How do you determine 32 or 64 bit architecture of Windows using Java?

Question

How do you determine 32 or 64 bit architecture of Windows using Java?

Answer 1

Maybe it 's not the best way, but it works.

All I do is get the "Enviroment Variable" which windows has configured for Program Files x86 folder. I mean Windows x64 have the folder (Program Files x86) and the x86 does not. Because a user can change the Program Files path in Enviroment Variables, or he/she may make a directory "Program Files (x86)" in C:\, I will not use the detection of the folder but the "Enviroment Path" of "Program Files (x86)" with the variable in windows registry.

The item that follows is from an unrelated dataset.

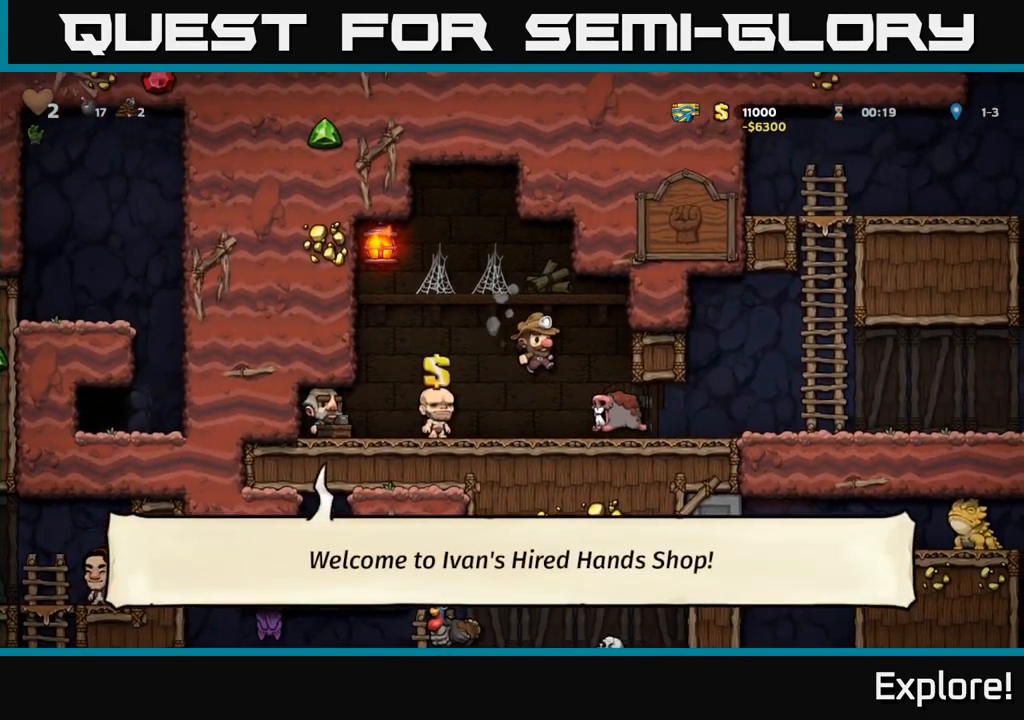
{"buttons": ["DPAD_RIGHT"], "right_stick": "center", "events": [[17, "DPAD_RIGHT", "up"], [334, "DPAD_RIGHT", "down"]]}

public class getSystemInfo {

    static void suckOsInfo(){

    // Get OS Name (Like: Windows 7, Windows 8, Windows XP, etc.)
    String osVersion = System.getProperty("os.name");
    System.out.print(osVersion);

    String pFilesX86 = System.getenv("ProgramFiles(X86)");
    if (pFilesX86 !=(null)){
        // Put here the code to execute when Windows x64 are Detected
    System.out.println(" 64bit");
    }
    else{
        // Put here the code to execute when Windows x32 are Detected
    System.out.println(" 32bit");
    }

    System.out.println("Now getSystemInfo class will EXIT");
    System.exit(0);

    }

}